EXTRACT:
▬▬▬
Or, police would issue a ticket, barring them from using transit for 30 days. But people would just get back on the train, only to be picked up for trespassing later.

"That starts an endless legal cycle," Ruberto said. "The mind-set was: 'We're cops, we arrest people.' "

Instead, Metro Transit police opted to partner with social service and nonprofit organizations such as St. Stephen's Human Services and Union Gospel Mission Twin Cities to match available services to those in need. Now, police often give sleepers toiletries, a blanket and a booklet detailing where to find help.

Ideally, Metro Transit would hire outreach workers to work with the homeless, but Ruberto says the agency's budget is stretched thin.

This approach appears to work in other cities nationwide, according to the Transportation Research Board (TRB). "Successful policies target behavior rather than groups or individuals," according to a TRB report. It noted that the homeless population is not homogenous and that social service groups and nonprofits have greater insight into their needs.

The report cautions that "transit agencies will never solve the problem of homelessness alone or even in partnership with others." Yet Ruberto, who spent 20 years as a paramedic for Hennepin County, remains optimistic.
▬▬▬
PROVIDED RECORDS:
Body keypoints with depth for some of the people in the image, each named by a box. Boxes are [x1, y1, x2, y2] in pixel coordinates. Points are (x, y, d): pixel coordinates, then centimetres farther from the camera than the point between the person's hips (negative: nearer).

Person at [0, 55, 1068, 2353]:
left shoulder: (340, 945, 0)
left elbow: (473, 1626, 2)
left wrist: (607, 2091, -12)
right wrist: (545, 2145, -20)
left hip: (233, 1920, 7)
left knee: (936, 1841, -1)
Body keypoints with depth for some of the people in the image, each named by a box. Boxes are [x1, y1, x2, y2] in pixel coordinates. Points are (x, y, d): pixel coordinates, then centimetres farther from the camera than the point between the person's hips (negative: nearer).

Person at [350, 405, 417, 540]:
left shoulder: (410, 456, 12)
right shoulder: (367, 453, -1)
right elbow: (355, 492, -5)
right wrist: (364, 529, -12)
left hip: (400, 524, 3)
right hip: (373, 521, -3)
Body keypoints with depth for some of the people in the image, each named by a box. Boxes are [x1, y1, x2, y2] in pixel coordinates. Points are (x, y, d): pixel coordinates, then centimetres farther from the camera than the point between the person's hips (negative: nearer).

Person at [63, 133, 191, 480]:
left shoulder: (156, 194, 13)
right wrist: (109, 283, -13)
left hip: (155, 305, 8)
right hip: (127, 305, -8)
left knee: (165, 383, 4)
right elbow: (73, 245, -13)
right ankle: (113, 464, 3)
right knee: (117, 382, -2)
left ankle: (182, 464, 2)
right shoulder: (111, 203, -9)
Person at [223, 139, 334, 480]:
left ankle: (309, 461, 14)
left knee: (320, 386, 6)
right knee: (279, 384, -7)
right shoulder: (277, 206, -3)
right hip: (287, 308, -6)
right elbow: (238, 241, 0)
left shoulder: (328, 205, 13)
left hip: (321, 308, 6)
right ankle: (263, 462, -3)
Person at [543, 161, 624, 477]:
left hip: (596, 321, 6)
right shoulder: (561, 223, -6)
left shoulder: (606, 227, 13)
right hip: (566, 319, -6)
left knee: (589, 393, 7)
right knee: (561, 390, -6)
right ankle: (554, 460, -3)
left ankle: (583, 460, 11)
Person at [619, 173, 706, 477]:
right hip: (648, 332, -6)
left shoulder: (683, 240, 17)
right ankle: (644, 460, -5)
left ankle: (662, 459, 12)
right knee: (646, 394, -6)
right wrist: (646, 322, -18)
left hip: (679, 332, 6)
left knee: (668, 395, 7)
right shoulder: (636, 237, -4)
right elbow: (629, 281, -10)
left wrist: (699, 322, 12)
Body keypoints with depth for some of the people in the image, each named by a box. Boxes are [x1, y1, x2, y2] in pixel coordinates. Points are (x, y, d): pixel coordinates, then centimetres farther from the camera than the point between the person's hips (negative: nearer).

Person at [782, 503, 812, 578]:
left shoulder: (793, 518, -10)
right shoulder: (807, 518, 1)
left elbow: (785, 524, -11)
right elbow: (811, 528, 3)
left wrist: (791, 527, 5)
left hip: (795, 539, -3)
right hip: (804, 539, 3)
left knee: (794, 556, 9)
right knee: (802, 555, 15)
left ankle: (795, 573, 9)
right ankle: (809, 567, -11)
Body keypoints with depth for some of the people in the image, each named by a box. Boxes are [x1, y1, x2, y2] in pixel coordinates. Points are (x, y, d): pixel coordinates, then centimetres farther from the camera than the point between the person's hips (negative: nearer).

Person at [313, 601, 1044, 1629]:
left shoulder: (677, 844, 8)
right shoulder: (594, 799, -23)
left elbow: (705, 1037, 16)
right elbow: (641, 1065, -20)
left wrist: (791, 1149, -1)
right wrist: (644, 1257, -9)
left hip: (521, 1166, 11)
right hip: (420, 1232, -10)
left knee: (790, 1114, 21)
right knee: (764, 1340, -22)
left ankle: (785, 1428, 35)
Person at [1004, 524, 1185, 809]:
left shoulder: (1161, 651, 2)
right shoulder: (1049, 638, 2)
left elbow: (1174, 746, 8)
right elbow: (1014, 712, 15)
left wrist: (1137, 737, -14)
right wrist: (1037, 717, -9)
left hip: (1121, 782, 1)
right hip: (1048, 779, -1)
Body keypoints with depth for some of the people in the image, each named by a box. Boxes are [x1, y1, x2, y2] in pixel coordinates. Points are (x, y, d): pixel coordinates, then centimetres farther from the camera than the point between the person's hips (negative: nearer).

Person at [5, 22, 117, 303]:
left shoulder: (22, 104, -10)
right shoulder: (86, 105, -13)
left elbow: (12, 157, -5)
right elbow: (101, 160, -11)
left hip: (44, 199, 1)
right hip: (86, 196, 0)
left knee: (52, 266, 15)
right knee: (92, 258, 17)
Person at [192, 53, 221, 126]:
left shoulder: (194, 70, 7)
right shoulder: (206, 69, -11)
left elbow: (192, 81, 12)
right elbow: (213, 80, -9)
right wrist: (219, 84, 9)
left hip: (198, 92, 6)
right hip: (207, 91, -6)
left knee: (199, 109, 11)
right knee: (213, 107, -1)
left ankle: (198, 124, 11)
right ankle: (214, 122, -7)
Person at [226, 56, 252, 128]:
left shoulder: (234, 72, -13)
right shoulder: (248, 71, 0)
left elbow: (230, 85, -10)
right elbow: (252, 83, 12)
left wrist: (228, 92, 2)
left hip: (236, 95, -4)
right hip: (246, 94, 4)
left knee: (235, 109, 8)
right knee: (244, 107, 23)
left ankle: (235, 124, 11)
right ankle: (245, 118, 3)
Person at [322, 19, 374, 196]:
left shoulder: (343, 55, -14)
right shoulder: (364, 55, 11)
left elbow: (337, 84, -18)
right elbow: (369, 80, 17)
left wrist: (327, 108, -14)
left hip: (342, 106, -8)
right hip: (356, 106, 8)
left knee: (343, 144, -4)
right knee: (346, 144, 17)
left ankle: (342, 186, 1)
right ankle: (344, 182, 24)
▬▬▬
REQUIRED ACTIONS:
A - Update the article on transit police and homelessness by rewriting the stretch between "Or, police would" and "is stretched thin.", inclusive, with "blanket" changed to "sleeping bag".
B - In the article on transit police and homelessness, how many years did Ruberto spend as a paramedic for Hennepin County?

ANSWER LIST:
A -
Or, police would issue a ticket, barring them from using transit for 30 days. But people would just get back on the train, only to be picked up for trespassing later.

"That starts an endless legal cycle," Ruberto said. "The mind-set was: 'We're cops, we arrest people.' "

Instead, Metro Transit police opted to partner with social service and nonprofit organizations such as St. Stephen's Human Services and Union Gospel Mission Twin Cities to match available services to those in need. Now, police often give sleepers toiletries, a sleeping bag and a booklet detailing where to find help.

Ideally, Metro Transit would hire outreach workers to work with the homeless, but Ruberto says the agency's budget is stretched thin.

B - 20 years.